África ficou para trás, no passado, mas sabe bem recordar as imagens que ficaram do tempo de infância e juventude, quando o "tempo" corria sem que déssemos por ele. Éramos os donos desse tempo como das nossas correrias pelo morro abaixo para um mergulho no mar, do nosso jogo do mata, sempre tão competitivo e briguento porque ninguém queria perder, da tranquilidade no jogo da macaca riscado no alcatrão da rua que tínhamos como nossa, das nossas loucas descidas em patins, em plena liberdade, com a “rápida rabiosca” que fazíamos antes da curva do miradouro para ficarmos preparados para subir novamente e iniciar outra corrida. Nesse tempo, os problemas ainda não nos pertenciam, não havia medos, nem do futuro que tínhamos pela frente, ainda não sabíamos que a vida não era aquela simplicidade como a viviámos, não complicávamos nada, tudo era encarado com leveza.
África, dom mágico que me prende às memórias de um outro tempo e que deixou marcas inesquecíveis. Cordão umbilical, afetivo e de encantamento que me prendem às histórias do passado, lembranças de infância que evoco e alimentam o quotidiano da minha realidade (re) construída tão longe daquela África que me viu nascer, que amo e não quero esquecer, nem alienar.
Recordo a imagem daquela África, sempre generosa e ensolarada, que permanece envolta no perfume e no colorido das acácias rubras que a pontilham de vermelho vivo e a enfeitam de tons garridos e quentes, matizes de fogo e paixão enlaçados sob o enorme abraço do sol quente.
O presépio, em artesanato do Malawí, tem lugar de destaque na decoração natalícia, cá em casa. Um lindo presente que a minha filha colocou no meu sapatinho, no Natal de 2012. Desde então, não o guardei e ficou exposto na sala. Lindíssimo e com um valor afetivo inestimável.
África tão longe, momentos do passado e sem saudosismo. Passado revisitado, sim, com distanciamento e pelo prazer de trazê-la à lembrança para a acomodar mais "perto” do tempo presente e do espaço geográfico que me acolhe. Aqui, os dias de agosto combinam lindamente com o sol luminoso e escaldante da África que recordo.

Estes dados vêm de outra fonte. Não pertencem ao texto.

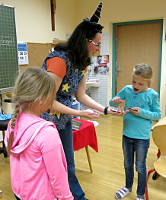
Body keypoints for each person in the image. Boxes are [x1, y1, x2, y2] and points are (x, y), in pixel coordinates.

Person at [41, 2, 119, 200]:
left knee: (68, 161)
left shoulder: (82, 62)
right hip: (43, 119)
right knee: (48, 162)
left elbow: (81, 95)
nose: (98, 48)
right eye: (97, 44)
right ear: (85, 41)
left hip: (64, 117)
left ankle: (75, 195)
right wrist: (79, 113)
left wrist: (106, 109)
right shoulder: (58, 61)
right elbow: (48, 101)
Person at [5, 67, 73, 200]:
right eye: (52, 96)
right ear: (42, 99)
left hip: (19, 193)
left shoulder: (13, 122)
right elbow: (57, 176)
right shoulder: (47, 133)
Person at [109, 63, 161, 200]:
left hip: (142, 138)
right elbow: (112, 102)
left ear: (148, 82)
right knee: (127, 164)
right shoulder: (127, 90)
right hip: (127, 135)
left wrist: (141, 112)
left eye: (140, 84)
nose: (136, 86)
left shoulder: (153, 95)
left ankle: (140, 194)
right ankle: (127, 187)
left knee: (140, 166)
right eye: (133, 82)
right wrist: (115, 101)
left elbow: (157, 115)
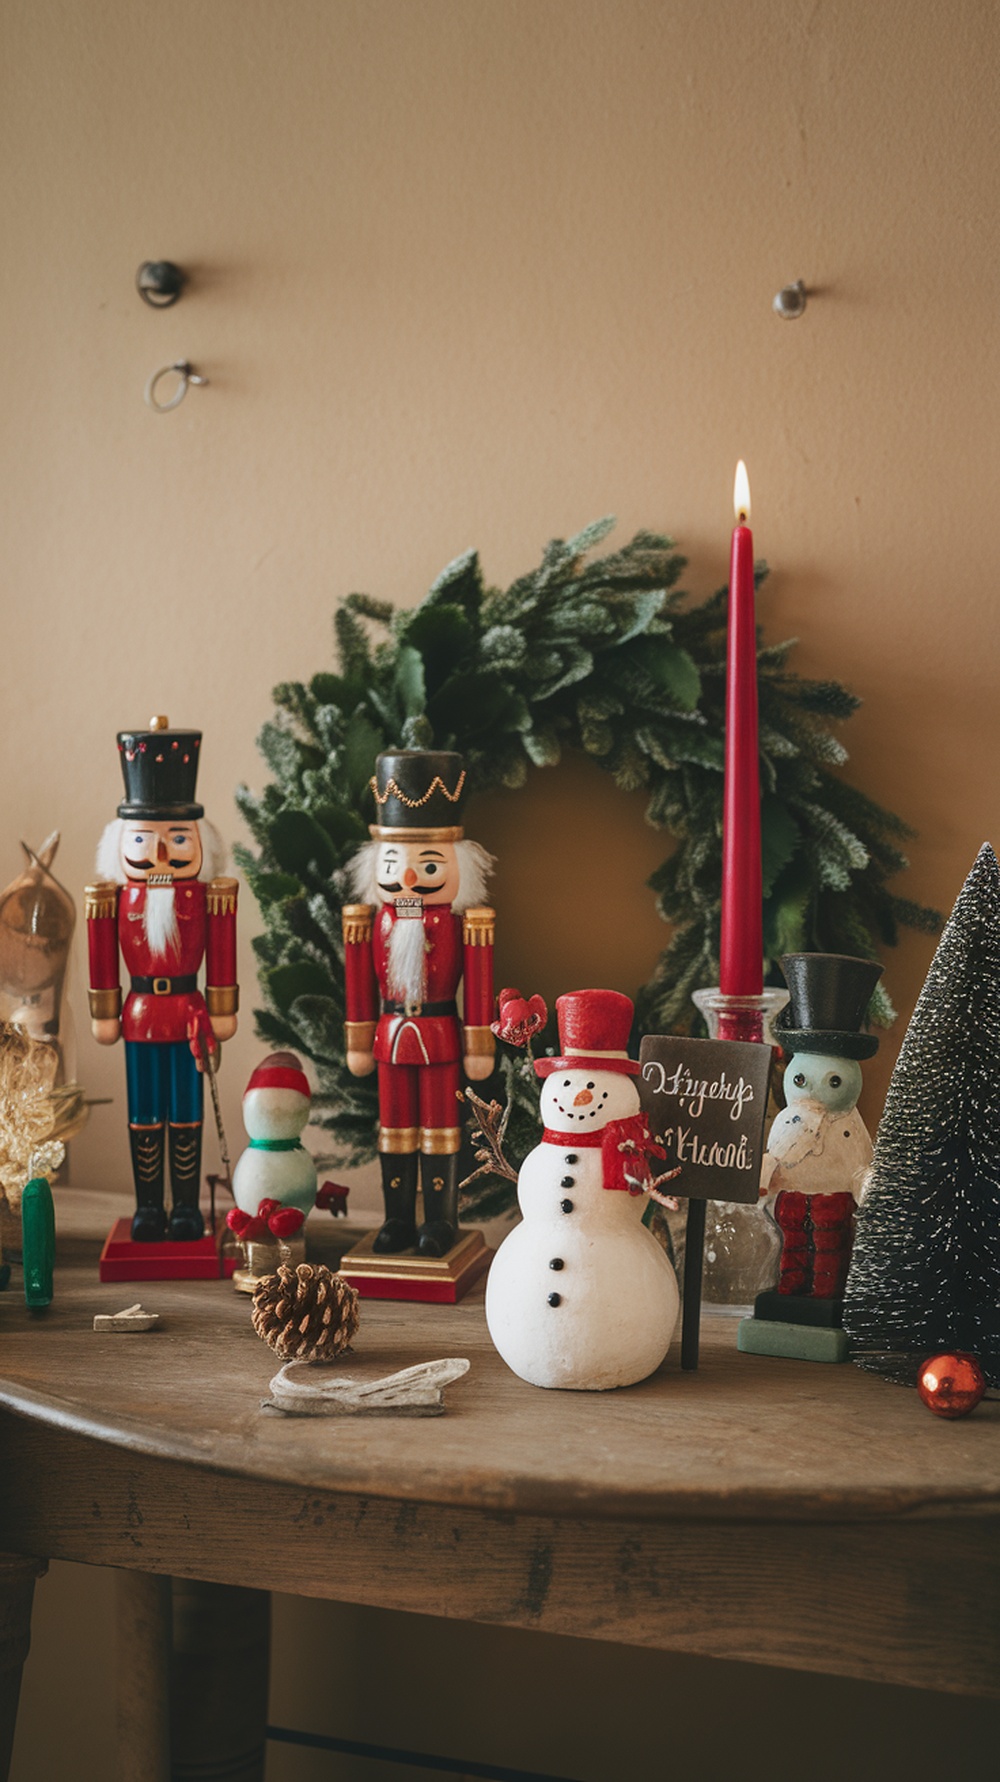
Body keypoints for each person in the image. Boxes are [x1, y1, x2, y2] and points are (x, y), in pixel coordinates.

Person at [86, 716, 238, 1242]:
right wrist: (104, 1010)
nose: (160, 855)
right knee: (144, 1113)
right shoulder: (114, 898)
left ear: (199, 840)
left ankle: (187, 1209)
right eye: (147, 838)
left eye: (176, 838)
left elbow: (221, 950)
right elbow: (102, 955)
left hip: (192, 1012)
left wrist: (222, 1005)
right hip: (140, 1013)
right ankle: (149, 1206)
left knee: (187, 1113)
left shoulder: (207, 896)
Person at [342, 749, 494, 1257]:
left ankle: (440, 1222)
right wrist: (359, 1038)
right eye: (394, 864)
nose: (408, 879)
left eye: (427, 865)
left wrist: (479, 1043)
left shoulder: (463, 924)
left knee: (441, 1132)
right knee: (394, 1131)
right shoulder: (370, 922)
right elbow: (359, 985)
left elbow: (476, 982)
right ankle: (396, 1220)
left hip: (440, 1036)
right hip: (389, 1036)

Lembro a velha máquina de café onde, na hora, o mano mais velho moía os grãos de café torrado para que o aroma e o sabor não se perdessem durante a confeção da bebida. À sombra da frondosa "mandioqueira", espreito a velha mesa do quintal, onde a gente adulta, em ameno convívio, saboreava o café, acabado de ser feito. África tão longe e tão perto, sempre inesquecível.
Sinto o cheiro da manteiga de cacau que se mistura ao aroma dos grãos do café da última safra e que a mãe torrava lá no forno da cozinha. E, à lembrança, vêm todos os aromas de África que se acomodam àquele cheiro intenso do café que invadia a casa e o quintal.
E as cores de África avivam-se no verde dos cachos de bananas dispostos, em fila, no passeio do quintal que me leva à cozinha. E quantas lembranças doces se colam ao perfume daqueles abacaxis e dos cachos de bananas trazidos da fazenda dos tios. Daqueles tios, não de sangue, mas das grandes amizades que se faziam em África e se tornavam duradouras.
Sobram os dias que, teimosamente presentes, perduram ajustados à marca indelével das cores, dos cheiros, dos sons, dos sabores, das gentes de África. E na lembrança, sente-se o cheiro do cigarro que a velha Juliana, a engomadeira, fumava ali sentada no murete do canteiro, depois do almoço e enquanto descansava das suas lides. Quanto os meus irmãos e eu gostávamos dela e a respeitávamos! Lembro da pachorra que ela tinha para aturar a nossa algazarra e correrias, enquanto engomava a roupa à sombra da mandioqueira do quintal.